- Yeni bir çalışma; zihninizin karşı koyamayacağı şeyin dijital teknolojiye yerleştirilmiş, “kolayca erişilebilen yenilik ve aksiyon olanakları” olduğunu öne sürüyor.
- Filozof Jelle Bruineberg, bilişsel süreçlerimiz ile modern dijital teknolojiler arasındaki derin uyumsuzluğu vurguluyor ve yeniliğin sürekli cazibesini sınırlamak için dijital ortamlarımıza önemli kısıtlamalar getirmeyi öneriyor.
Kopenhag Üniversitesinden filozof Jelle Bruineberg, Neuroscience of Consciousness dergisinde yayımlanan yakın tarihli bir makalesinde, giderek artan dijital dikkat dağıtıcı unsurlara ilişkin geleneksel açıklamalara meydan okuyor.

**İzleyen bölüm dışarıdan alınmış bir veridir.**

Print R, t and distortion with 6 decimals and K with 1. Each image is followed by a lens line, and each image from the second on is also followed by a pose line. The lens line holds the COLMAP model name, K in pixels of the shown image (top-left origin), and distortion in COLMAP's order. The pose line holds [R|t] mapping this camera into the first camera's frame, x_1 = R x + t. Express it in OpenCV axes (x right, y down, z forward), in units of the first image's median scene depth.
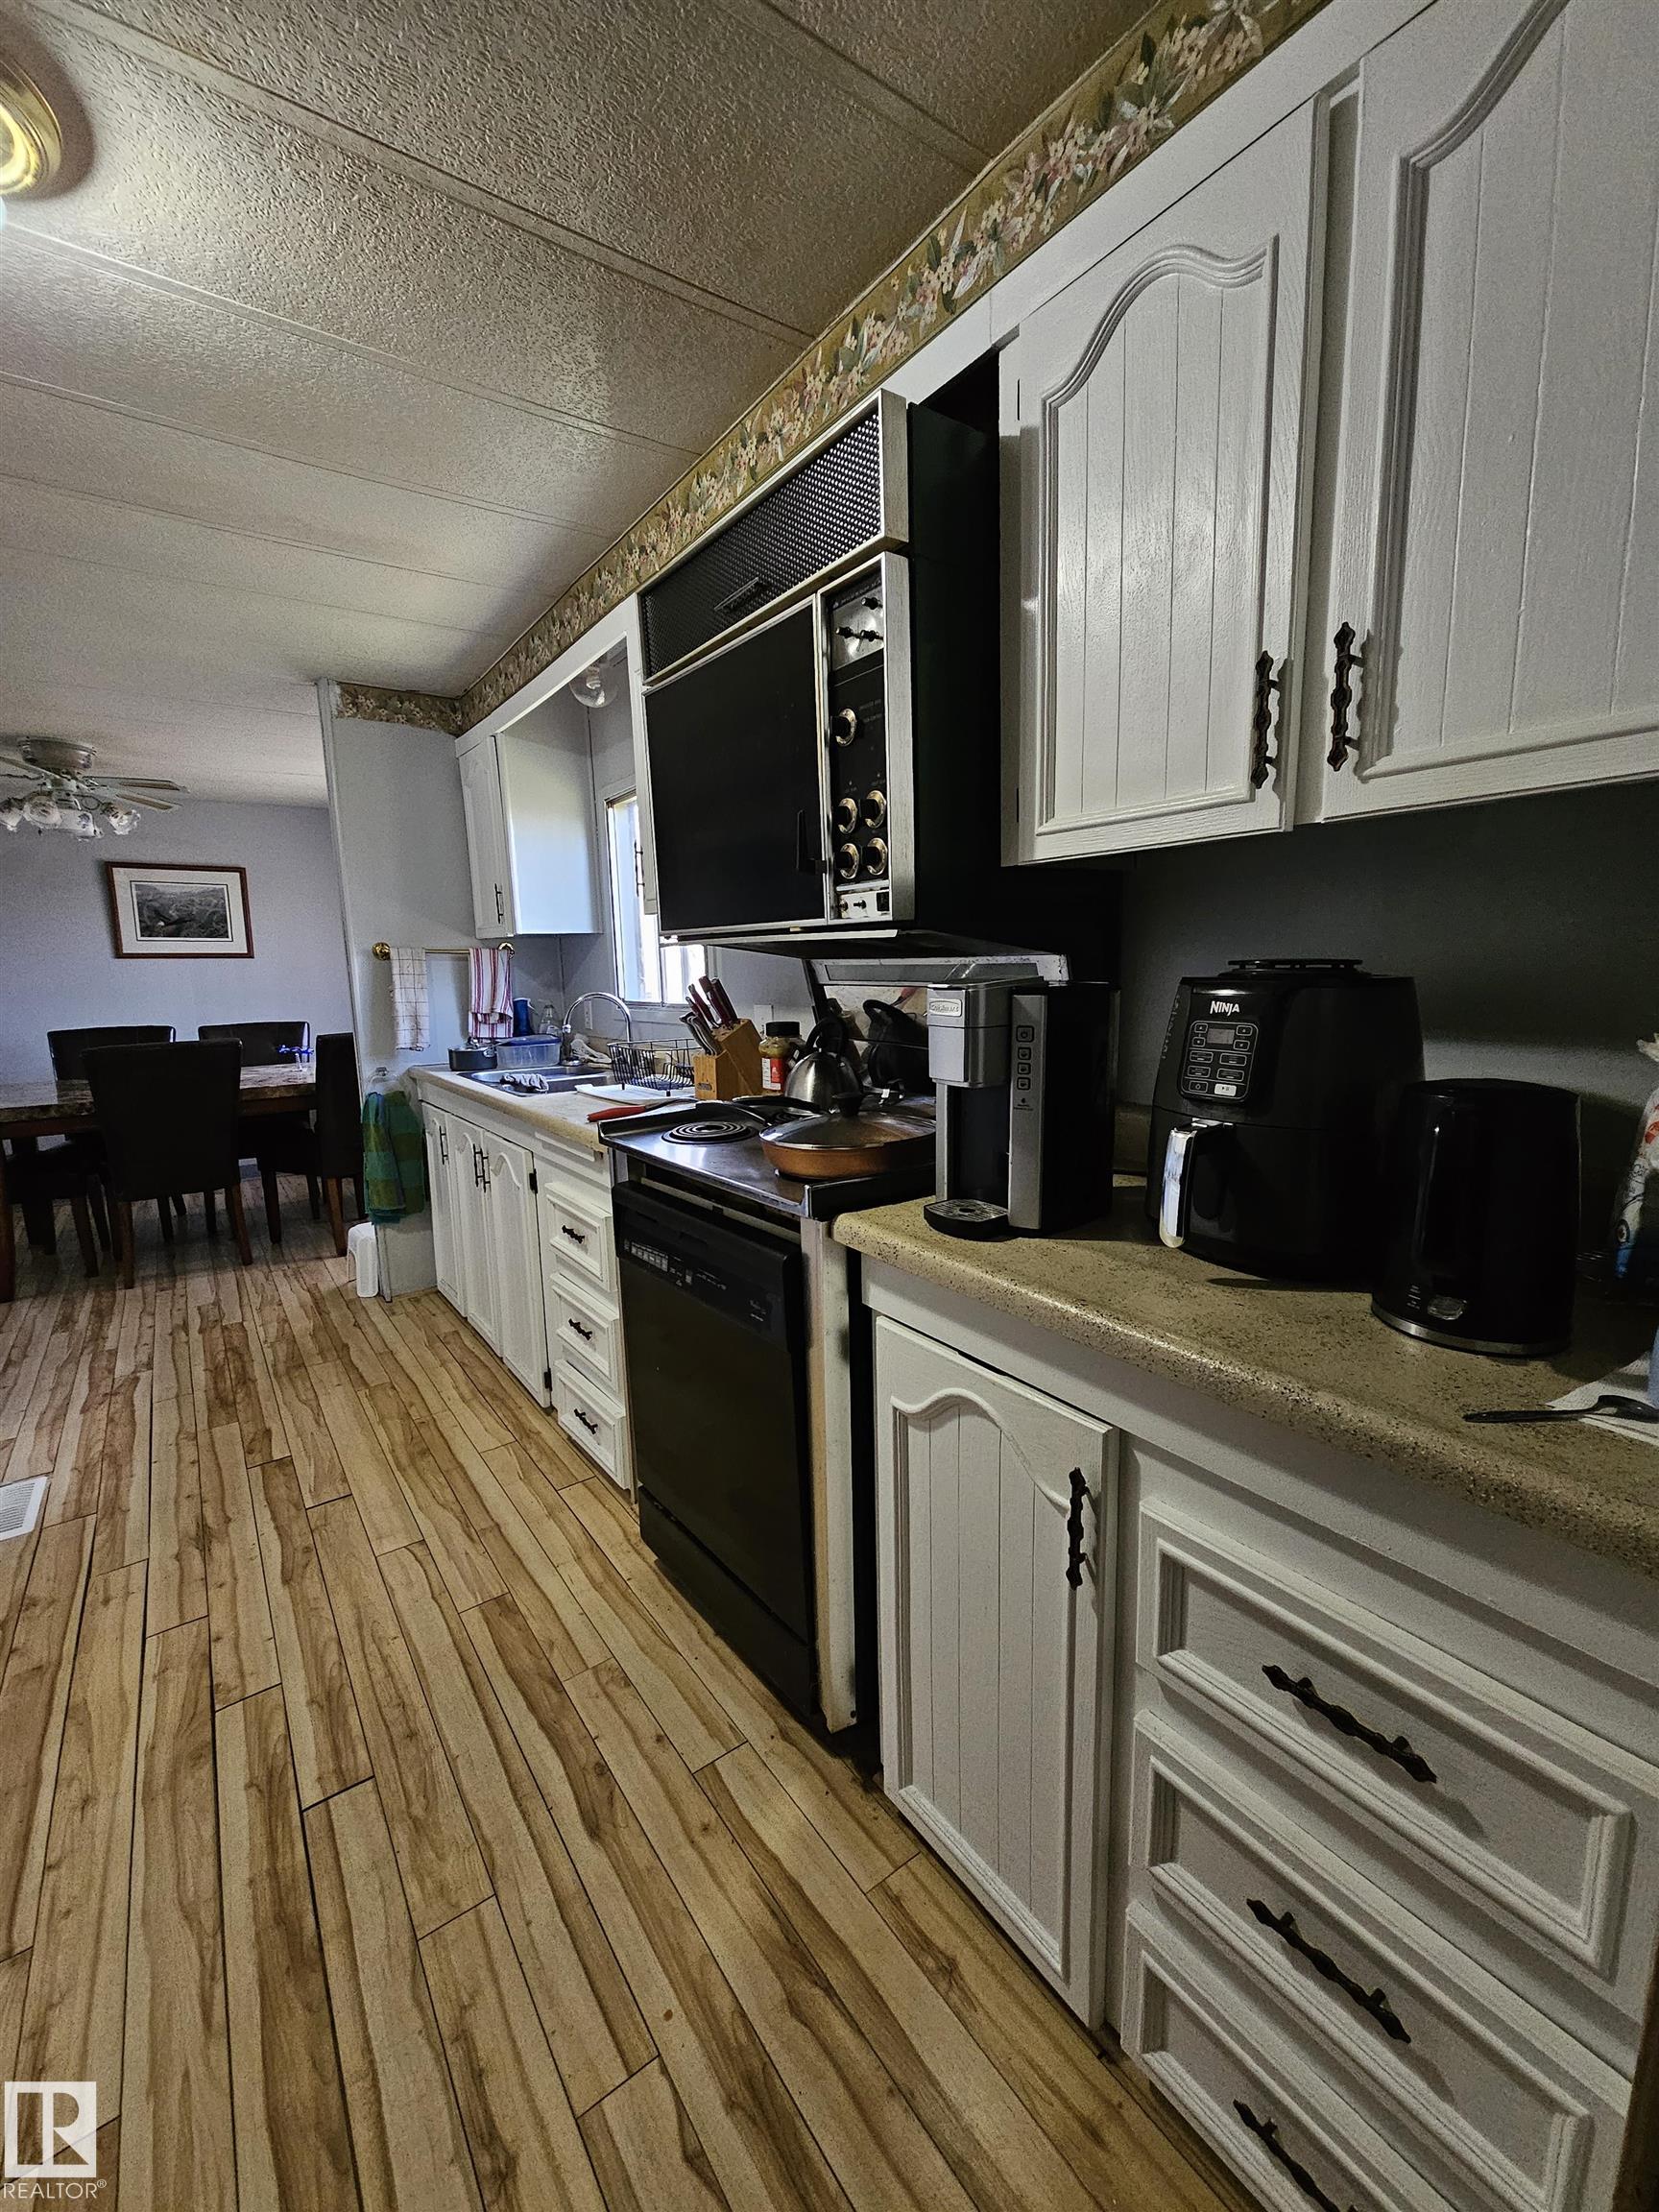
lens RADIAL K [[905.3, 0, 835.8], [0, 905.3, 1104.0], [0, 0, 1]] dist [-0.000699, -0.000376]
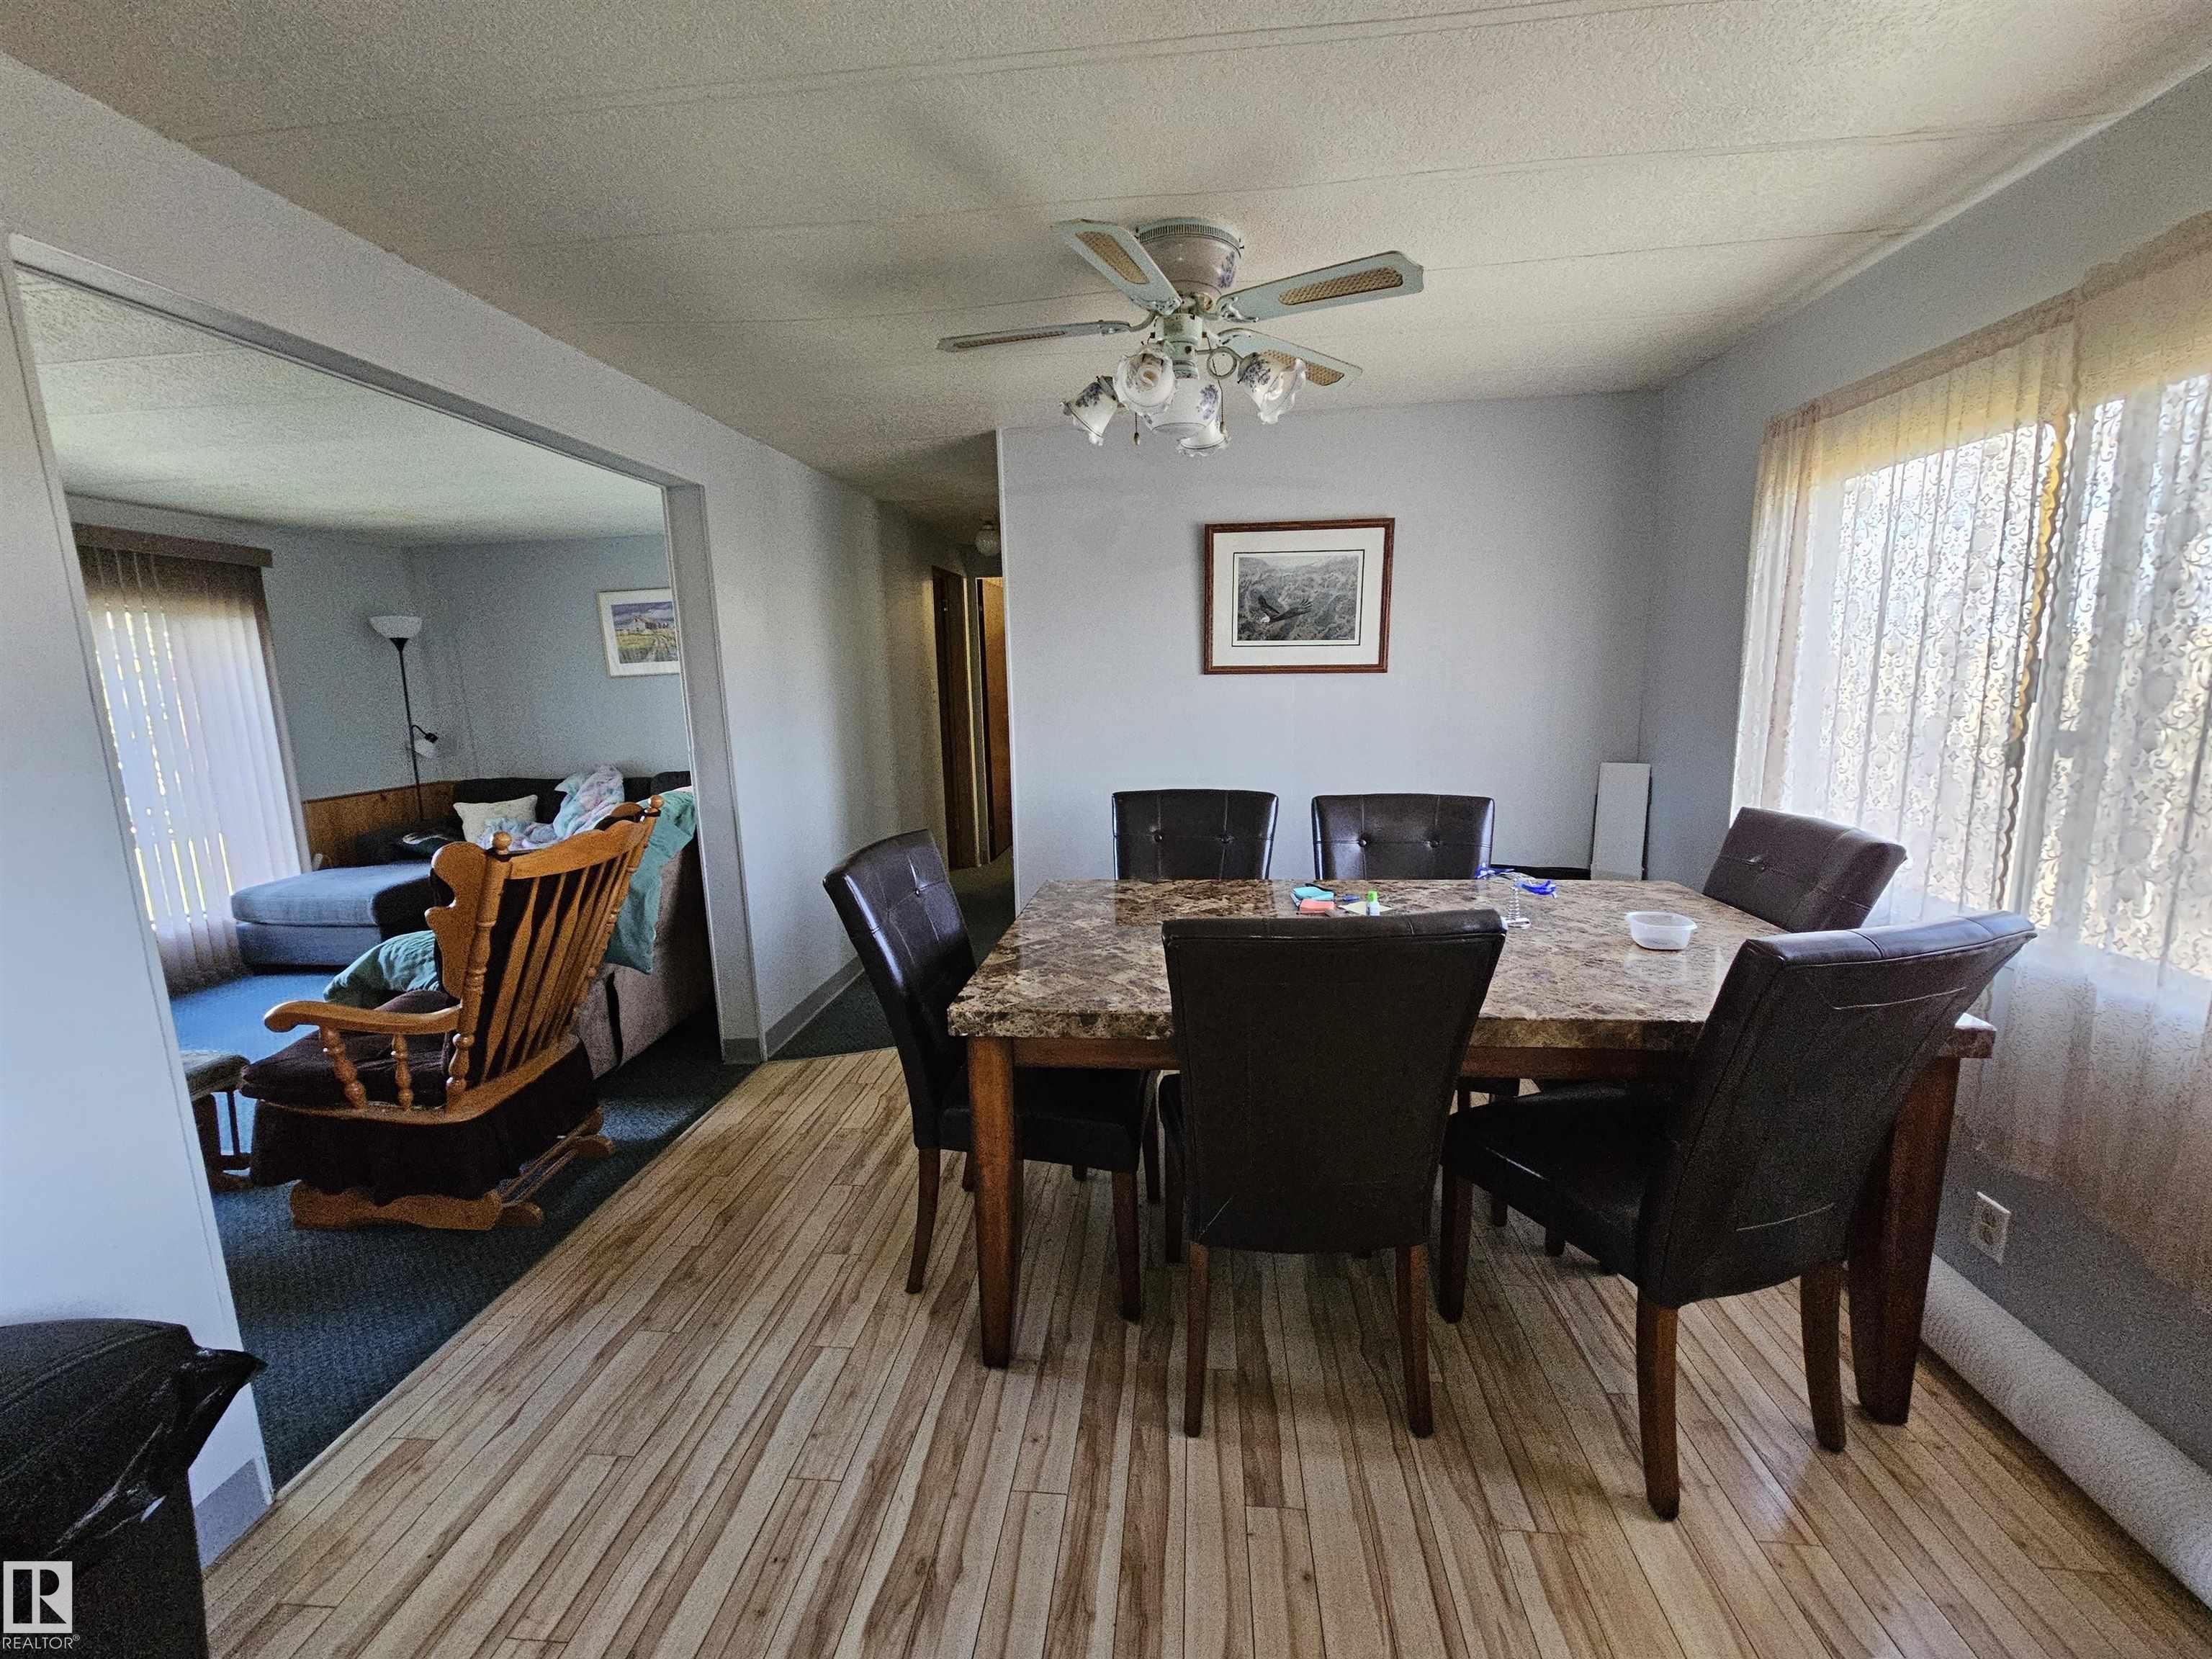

Dikkat sıkıntılarımızı yalnızca aşırı bilgi yüklemesine ve Google, Facebook ve Apple gibi teknoloji devlerinin dikkat çekme stratejilerine bağlamak yerine Bruineberg, temel nedenin kendi zihnimizin yeniliğe duyduğu tercihle dijital teknolojinin bunu kolayca sunma yeteneği arasında yattığını iddia ediyor.
Bruineberg, sürekli olarak akıllı telefonlarımızı kontrol etme isteğimizin bilgi yüklenmesi değil; temel bir insan arzusu olan yeniliğe dayandığını savunuyor. Bilişsel sinir bilimi, yeni bilgiye duyulan bu arzunun zihinlerimizin işleyişinin doğasında olduğunu doğruluyor.
Dijital teknoloji, sürekli değişen içeriğe zahmetsiz erişim sunarak bu ihtiyacı gideriyor ve alışkanlık hâline gelen kontrol davranışlarını geliştirmemizi kolaylaştırıyor.
Bruineberg’e göre sorunun özü, bilişsel süreçlerimiz ile modern dijital teknolojilerin yapısı arasındaki derin uyumsuzluk. Bu teknolojiler; zihinlerimizin başa çıkma kapasitesinin ötesinde olan sorunsuz etkileşim, sınırsız yenilik ve kolay ödüller sunuyor. Bu sorunu çözmek için Bruineberg, sürekli yeniliğin cazibesini sınırlamak amacıyla dijital ortamlarımıza e-postaları günde yalnızca iki kez kontrol etmek gibi önemli kısıtlamalar getirmemiz gerektiğini öne sürüyor.
Gelecekte, mevcut dijital ortamlarımızın karmaşıklığına ve kısıtlama eksikliğine dehşetle bakabileceğimizi öngörülüyor.